Robertson has predicted future homosexuality-caused disasters. After Disney World hosted a Gay Day in 1998, he warned that God would exact his revenge for the gayness through “hurricanes, earthquakes, tornadoes, terrorist bombs and possibly a meteor.” That year, no hurricanes hit Disney World, but, as a cheeky Wikipedia editor pointed out, one did hit Virginia Beach, which is where Robertson’s The 700 Club started.

Robertson believes that the American God is keen on doling out punishment in the form of hurricanes and other things.
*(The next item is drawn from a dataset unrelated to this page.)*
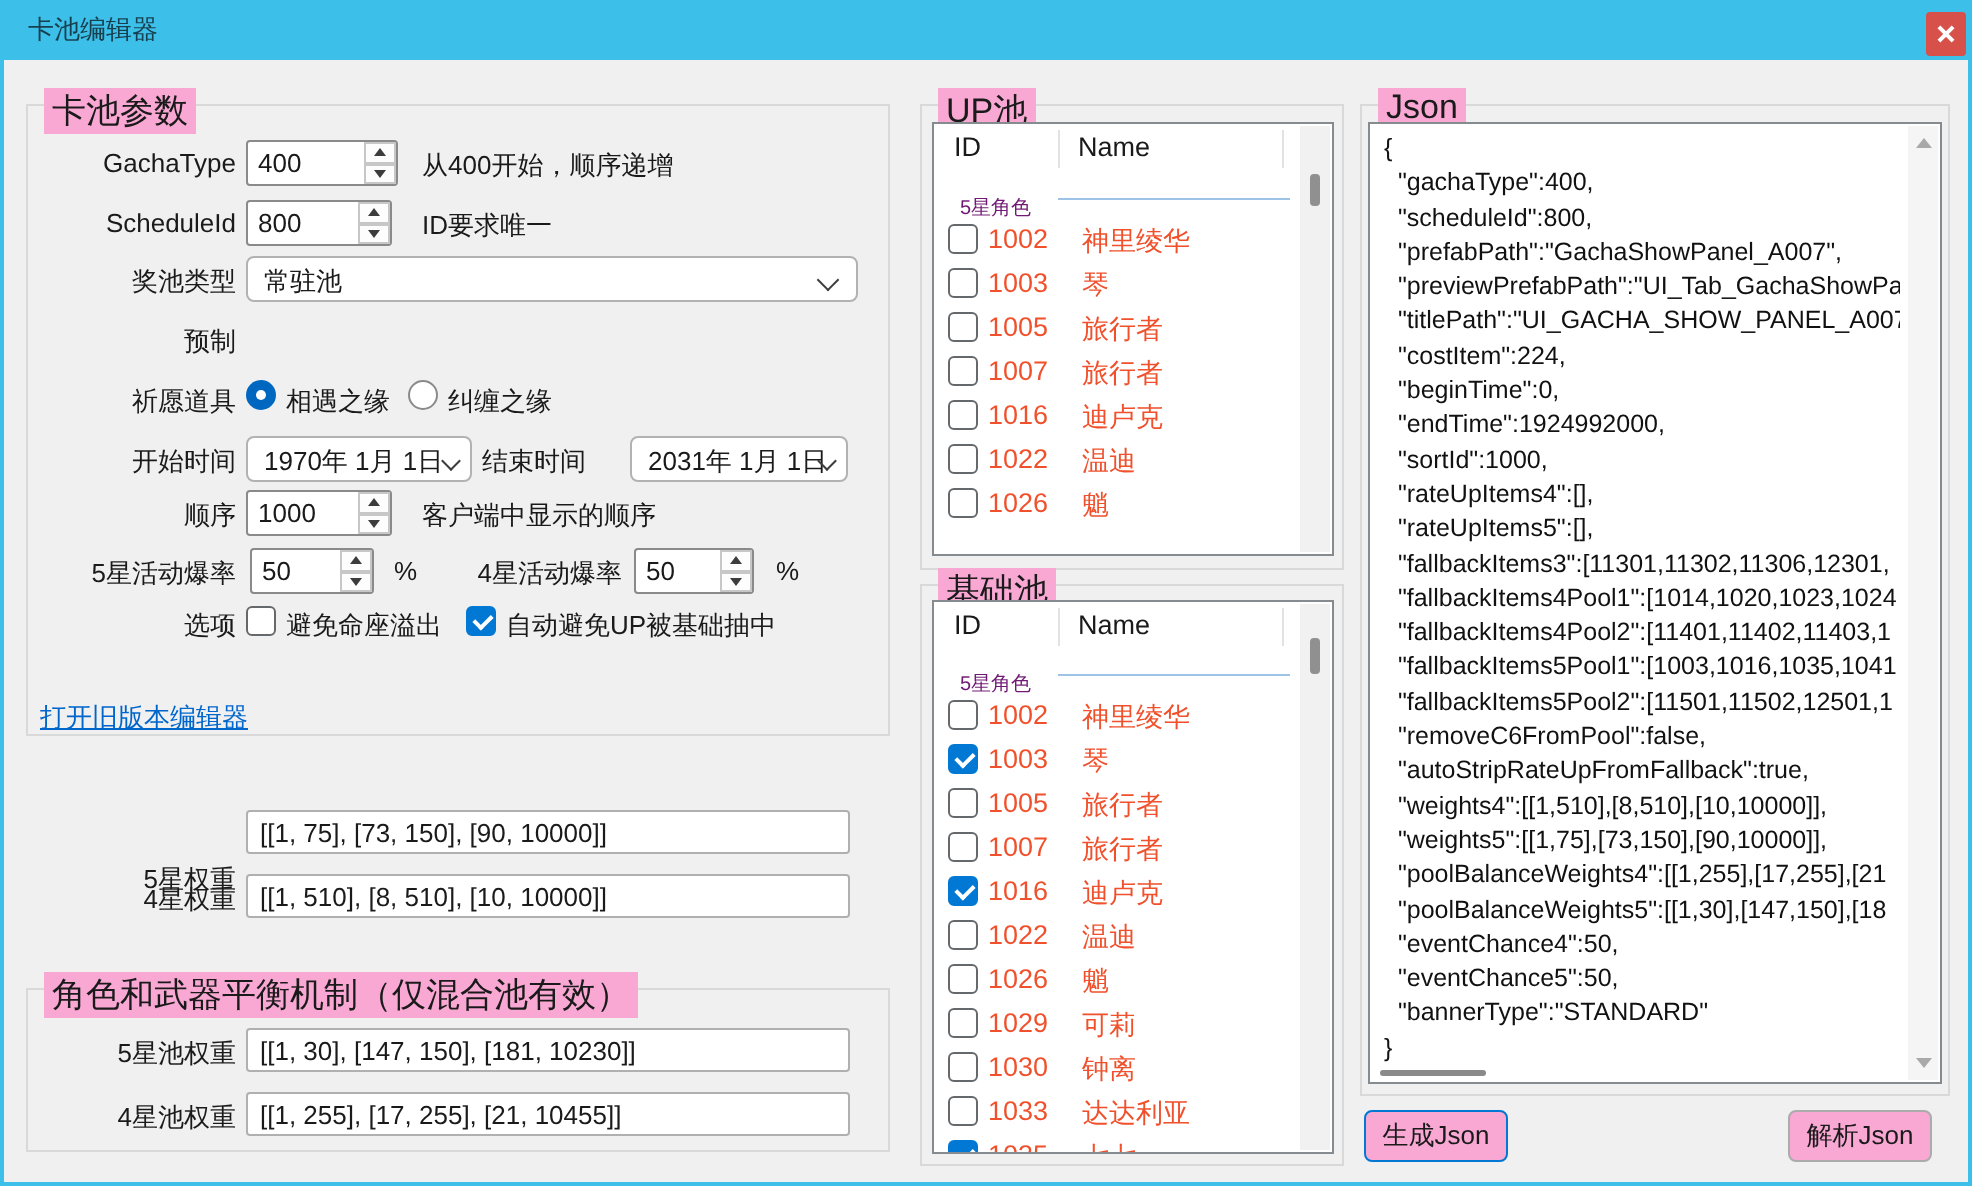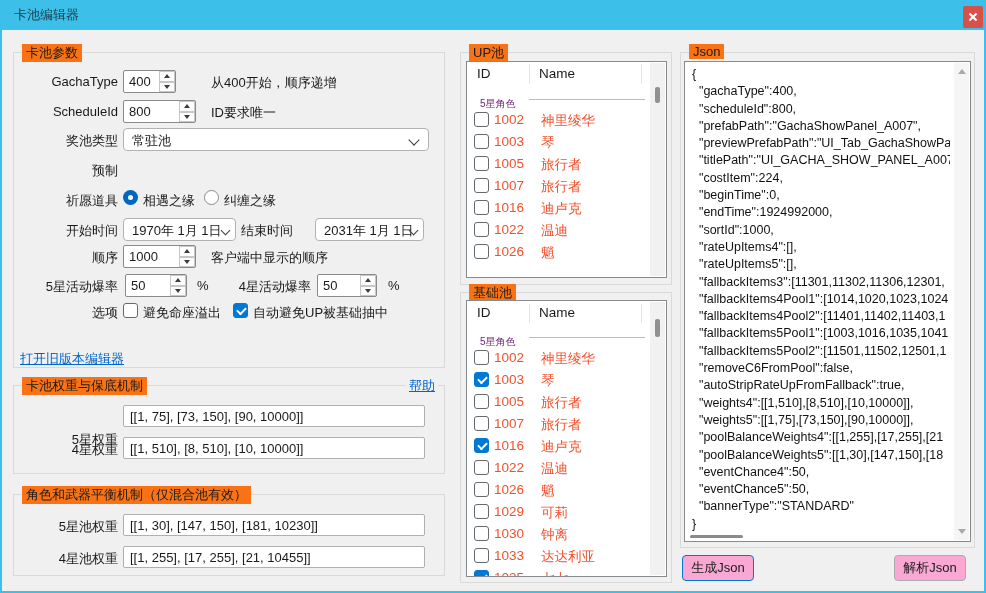"卡池参数" .legend { background: #f97316 -> #f9a8d4; font-size: 13px -> 17px }
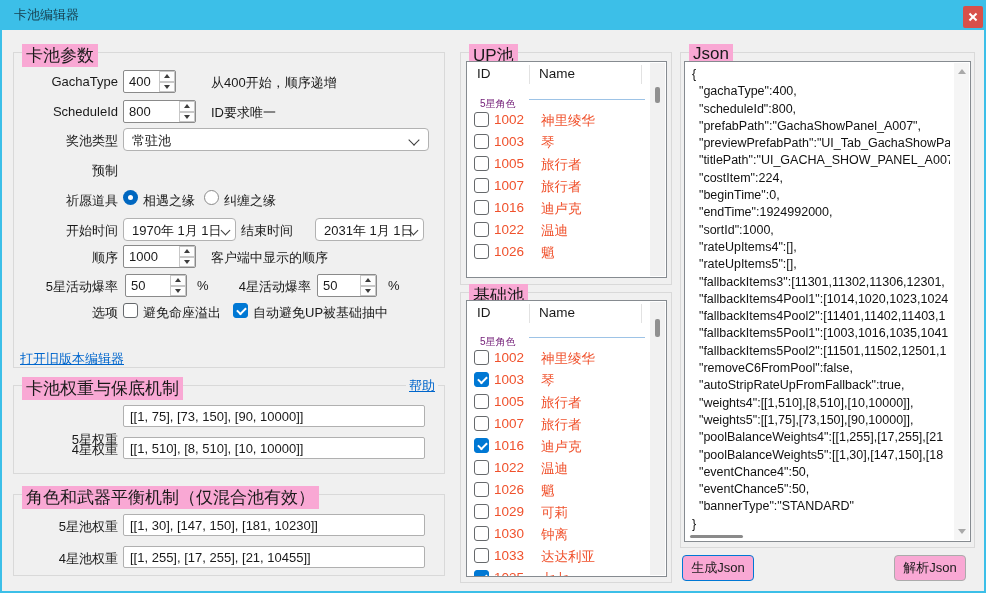"400" div.num { width: 53px -> 76px }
He said former Israeli Prime Minister Ariel Sharon’s stroke was divine punishment for ordering his country’s withdrawal from Gaza in 2005. The 2010 earthquake that devastated Haiti, Robertson claims, was caused by a Haitian pact with the devil.

He has predicted that the world would end in 1982 andin 2014... and in 2015. He said he knew for sure that then Senator Jay Rockefeller would be elected president in 1996, that then President Barack Obama would not win reelection in 2012, that God would start knocking off liberal Supreme Court justices in 2005, and that “mass killings” on American soil would take place in 2007.

And now he’s interviewing the President.

Maybe there’s a method to the madness of President Trump inviting one of America’s most illustrious spiritual charlatans into the White House for a serious sit-down.

Maybe Pat Robertson is the only person whose past statements can make the shoutings of Trump’s inner circle seem downright sane.